### ACTIVITY
From the records below, please return each line that holds the word "december".

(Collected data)
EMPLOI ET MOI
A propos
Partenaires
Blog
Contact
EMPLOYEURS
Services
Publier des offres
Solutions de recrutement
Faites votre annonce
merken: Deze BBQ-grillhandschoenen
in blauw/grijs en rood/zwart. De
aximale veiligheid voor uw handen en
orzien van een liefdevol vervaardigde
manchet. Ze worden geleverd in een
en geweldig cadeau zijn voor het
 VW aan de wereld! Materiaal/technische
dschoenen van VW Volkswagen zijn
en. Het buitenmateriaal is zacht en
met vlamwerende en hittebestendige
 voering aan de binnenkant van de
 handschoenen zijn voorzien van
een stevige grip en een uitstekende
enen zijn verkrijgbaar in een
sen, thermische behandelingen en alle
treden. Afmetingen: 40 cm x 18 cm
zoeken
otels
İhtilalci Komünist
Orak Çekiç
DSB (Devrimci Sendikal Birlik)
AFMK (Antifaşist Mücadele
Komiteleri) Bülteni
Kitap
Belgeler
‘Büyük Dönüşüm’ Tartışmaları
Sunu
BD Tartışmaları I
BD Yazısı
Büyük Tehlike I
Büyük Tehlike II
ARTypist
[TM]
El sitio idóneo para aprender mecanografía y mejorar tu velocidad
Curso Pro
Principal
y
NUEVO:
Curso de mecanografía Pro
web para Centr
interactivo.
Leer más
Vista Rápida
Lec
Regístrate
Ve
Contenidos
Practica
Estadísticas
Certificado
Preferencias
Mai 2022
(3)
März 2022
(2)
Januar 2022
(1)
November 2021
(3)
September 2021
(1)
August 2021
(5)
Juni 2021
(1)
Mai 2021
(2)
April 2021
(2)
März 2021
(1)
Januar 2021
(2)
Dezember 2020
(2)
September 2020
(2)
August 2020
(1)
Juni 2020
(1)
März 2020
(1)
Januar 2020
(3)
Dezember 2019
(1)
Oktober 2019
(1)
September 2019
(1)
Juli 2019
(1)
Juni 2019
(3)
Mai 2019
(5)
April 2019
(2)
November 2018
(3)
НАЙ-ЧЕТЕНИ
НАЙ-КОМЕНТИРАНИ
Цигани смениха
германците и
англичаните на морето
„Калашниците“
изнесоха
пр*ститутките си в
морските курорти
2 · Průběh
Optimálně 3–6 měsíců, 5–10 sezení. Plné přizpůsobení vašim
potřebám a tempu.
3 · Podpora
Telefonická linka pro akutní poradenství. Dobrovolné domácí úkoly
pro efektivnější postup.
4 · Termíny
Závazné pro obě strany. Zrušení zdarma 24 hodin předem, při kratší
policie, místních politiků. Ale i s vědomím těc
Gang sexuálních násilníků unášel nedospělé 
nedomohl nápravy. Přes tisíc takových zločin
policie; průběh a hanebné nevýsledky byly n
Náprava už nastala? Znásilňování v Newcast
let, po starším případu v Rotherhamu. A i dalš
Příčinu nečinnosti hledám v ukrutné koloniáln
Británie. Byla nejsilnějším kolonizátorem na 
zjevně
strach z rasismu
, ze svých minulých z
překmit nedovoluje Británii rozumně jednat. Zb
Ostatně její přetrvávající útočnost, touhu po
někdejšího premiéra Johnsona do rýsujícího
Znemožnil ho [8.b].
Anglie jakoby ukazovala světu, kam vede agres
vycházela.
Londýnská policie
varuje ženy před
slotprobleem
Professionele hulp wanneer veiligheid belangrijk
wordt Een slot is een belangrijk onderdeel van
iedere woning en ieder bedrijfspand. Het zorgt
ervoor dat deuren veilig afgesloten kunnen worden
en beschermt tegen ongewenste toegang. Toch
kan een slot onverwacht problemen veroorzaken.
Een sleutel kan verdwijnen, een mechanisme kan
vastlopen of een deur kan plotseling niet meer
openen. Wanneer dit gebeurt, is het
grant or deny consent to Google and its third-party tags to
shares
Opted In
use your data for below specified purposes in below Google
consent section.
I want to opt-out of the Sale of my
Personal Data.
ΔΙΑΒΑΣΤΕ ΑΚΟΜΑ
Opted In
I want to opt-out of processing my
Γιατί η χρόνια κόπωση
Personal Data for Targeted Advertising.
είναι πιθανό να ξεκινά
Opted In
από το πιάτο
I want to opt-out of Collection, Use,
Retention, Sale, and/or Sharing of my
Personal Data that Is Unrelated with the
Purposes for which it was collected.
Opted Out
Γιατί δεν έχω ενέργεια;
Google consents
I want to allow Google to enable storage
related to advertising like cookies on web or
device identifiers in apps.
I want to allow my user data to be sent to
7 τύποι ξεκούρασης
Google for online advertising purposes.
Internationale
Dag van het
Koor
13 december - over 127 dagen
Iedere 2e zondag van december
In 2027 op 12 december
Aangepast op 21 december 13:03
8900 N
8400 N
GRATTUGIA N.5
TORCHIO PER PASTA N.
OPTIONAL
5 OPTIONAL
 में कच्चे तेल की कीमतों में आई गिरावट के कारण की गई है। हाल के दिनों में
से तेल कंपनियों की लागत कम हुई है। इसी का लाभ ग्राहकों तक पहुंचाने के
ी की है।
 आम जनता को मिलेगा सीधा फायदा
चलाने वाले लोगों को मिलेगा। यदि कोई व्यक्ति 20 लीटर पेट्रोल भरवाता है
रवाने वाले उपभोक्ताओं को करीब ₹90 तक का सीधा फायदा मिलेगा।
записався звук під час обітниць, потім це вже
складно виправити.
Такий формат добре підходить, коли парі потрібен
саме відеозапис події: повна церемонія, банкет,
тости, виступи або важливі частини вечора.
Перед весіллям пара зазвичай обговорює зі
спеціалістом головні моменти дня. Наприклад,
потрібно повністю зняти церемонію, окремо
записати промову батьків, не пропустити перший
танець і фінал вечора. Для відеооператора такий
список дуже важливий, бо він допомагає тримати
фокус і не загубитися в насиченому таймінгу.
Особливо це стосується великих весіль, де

### ANSWER TO THIS TASK
13 december - over 127 dagen
Iedere 2e zondag van december
In 2027 op 12 december
Aangepast op 21 december 13:03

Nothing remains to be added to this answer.